Stay the Course, SPY Attractive for Bottom Fishing
Blue chip indexes continue to make new highs, confirmed by market breadth. Day-to-day volatility remains low. Our intermediate-term U.S. equity models remain on hold, so you should maintain equity exposure, asserts Marvin Appel, MD, PhD, of Signalert Asset Management.
State of the market: For those of you who follow the Dow Theory, we just received a bullish confirmation this week: The Dow Jones Transportation Index (DJT) and the Dow Jones Industrial Index (DJI) both made new all-time highs. (See chart below.)
The theory operates on the notion that if the economy is going well, both industrial and transportation companies should be thriving at the same time, as evidenced by coincident bullish behavior in both indexes.
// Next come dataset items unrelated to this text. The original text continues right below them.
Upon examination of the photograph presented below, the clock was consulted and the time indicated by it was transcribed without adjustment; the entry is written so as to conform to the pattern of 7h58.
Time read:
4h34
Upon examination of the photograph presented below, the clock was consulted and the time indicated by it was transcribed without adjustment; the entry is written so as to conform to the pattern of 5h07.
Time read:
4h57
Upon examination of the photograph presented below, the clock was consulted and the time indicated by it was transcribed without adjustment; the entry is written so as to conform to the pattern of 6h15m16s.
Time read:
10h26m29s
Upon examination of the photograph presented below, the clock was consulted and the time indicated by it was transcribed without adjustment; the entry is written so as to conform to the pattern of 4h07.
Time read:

Back in July-August, the transportation index declined 7% (green line in chart below), which I view as a threshold for a significant pullback.
This week’s new high erases the potential bearish significance of that decline and instead confirms the prevailing uptrend in transportation stocks. (In order for a new downtrend to come into effect, we would have to see two legs down, each of at least 7%, producing a falling double top and two successive lower lows.)
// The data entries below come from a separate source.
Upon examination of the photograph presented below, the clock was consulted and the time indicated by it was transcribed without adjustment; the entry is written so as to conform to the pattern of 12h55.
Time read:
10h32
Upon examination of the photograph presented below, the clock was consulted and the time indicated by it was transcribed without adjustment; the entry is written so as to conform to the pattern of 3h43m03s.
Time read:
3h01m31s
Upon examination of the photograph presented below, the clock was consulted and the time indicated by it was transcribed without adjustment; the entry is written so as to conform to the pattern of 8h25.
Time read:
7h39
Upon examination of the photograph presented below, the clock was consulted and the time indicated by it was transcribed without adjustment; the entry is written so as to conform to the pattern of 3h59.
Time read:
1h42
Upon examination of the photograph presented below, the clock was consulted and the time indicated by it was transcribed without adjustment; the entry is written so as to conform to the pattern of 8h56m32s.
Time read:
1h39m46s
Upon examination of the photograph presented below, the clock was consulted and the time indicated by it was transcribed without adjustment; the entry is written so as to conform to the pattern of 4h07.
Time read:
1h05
Industrial stocks are near-term overbought with the Dow Industrials, tracked by SPDR Dow Jones Industrial Average ETF (DIA) at its upper Bollinger band.
That suggests the near-term potential for the market to slow down, but is not a reason to raise cash.
I recommend staying the course, and adding to positions on market pullbacks. 250-251 is a support area for the S&P 500 SPDR (SPY) that would be attractive for bottom fishing.